### Task item
Return exactly the lines of the entries, from the one with "(b) In the event" to the last.

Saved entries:
■ ■ ■ ■
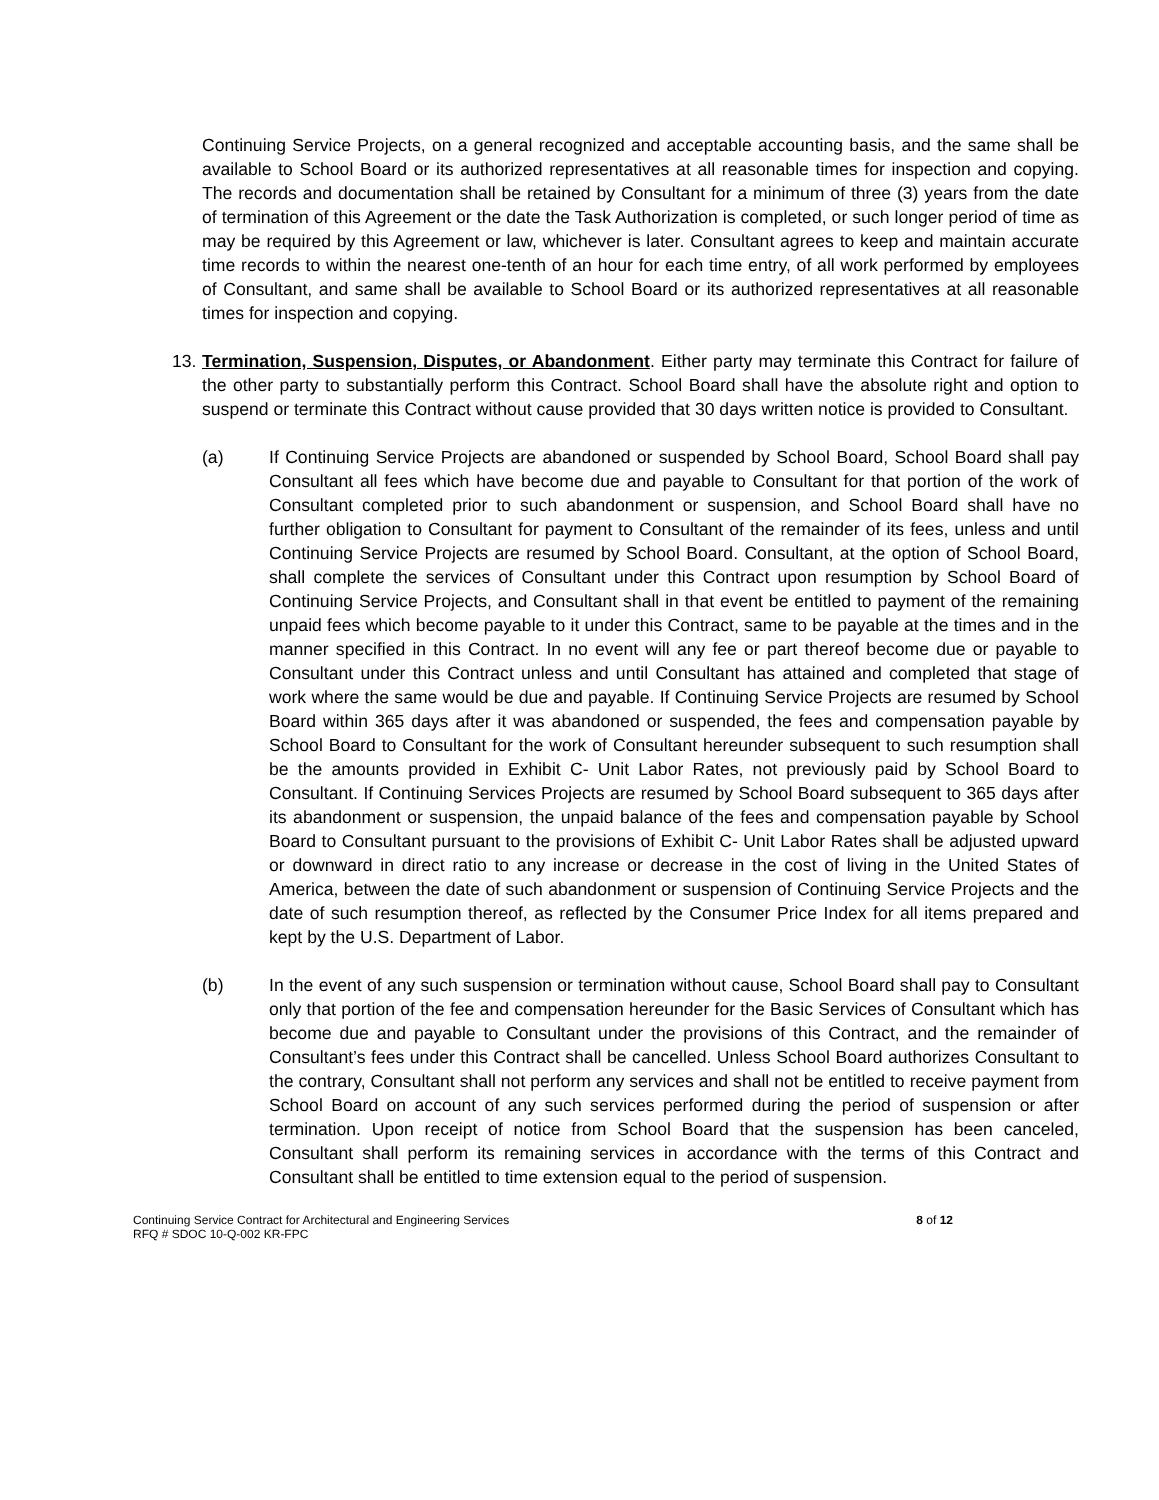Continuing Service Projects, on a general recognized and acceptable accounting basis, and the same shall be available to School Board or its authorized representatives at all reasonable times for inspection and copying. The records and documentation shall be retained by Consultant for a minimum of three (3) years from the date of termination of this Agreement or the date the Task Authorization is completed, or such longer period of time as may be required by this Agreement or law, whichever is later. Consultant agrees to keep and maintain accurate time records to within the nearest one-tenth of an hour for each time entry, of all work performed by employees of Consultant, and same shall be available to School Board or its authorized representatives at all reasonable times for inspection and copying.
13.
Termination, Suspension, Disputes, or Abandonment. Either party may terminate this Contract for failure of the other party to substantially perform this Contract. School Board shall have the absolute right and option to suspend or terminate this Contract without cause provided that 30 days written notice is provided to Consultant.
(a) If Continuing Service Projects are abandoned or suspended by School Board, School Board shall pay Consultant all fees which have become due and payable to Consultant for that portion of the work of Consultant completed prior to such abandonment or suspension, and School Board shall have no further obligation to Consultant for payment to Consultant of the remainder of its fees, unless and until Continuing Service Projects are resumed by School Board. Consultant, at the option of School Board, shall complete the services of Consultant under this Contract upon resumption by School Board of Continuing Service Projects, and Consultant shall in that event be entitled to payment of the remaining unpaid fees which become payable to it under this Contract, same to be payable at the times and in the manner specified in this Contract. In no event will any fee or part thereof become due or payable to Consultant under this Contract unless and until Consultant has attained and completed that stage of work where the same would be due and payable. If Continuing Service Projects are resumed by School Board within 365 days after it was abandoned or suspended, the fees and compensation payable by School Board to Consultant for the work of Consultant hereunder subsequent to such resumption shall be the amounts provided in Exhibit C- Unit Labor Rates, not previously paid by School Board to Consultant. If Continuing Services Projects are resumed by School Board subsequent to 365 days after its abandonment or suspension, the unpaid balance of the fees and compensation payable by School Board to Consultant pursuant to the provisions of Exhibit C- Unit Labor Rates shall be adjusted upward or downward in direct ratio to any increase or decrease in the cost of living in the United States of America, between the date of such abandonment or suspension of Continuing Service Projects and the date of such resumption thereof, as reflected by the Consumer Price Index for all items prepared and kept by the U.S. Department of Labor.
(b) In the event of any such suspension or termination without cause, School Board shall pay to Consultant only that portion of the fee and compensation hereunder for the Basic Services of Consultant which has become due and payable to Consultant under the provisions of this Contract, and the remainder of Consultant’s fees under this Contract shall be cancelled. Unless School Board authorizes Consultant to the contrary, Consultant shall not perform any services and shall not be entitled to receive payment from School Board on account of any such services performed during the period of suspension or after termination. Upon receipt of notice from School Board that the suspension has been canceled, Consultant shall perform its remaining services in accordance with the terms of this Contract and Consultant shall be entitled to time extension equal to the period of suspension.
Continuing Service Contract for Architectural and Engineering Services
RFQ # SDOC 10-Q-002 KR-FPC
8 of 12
■ ■ ■ ■
### Exercise result
(b) In the event of any such suspension or termination without cause, School Board shall pay to Consultant only that portion of the fee and compensation hereunder for the Basic Services of Consultant which has become due and payable to Consultant under the provisions of this Contract, and the remainder of Consultant’s fees under this Contract shall be cancelled. Unless School Board authorizes Consultant to the contrary, Consultant shall not perform any services and shall not be entitled to receive payment from School Board on account of any such services performed during the period of suspension or after termination. Upon receipt of notice from School Board that the suspension has been canceled, Consultant shall perform its remaining services in accordance with the terms of this Contract and Consultant shall be entitled to time extension equal to the period of suspension.
Continuing Service Contract for Architectural and Engineering Services
RFQ # SDOC 10-Q-002 KR-FPC
8 of 12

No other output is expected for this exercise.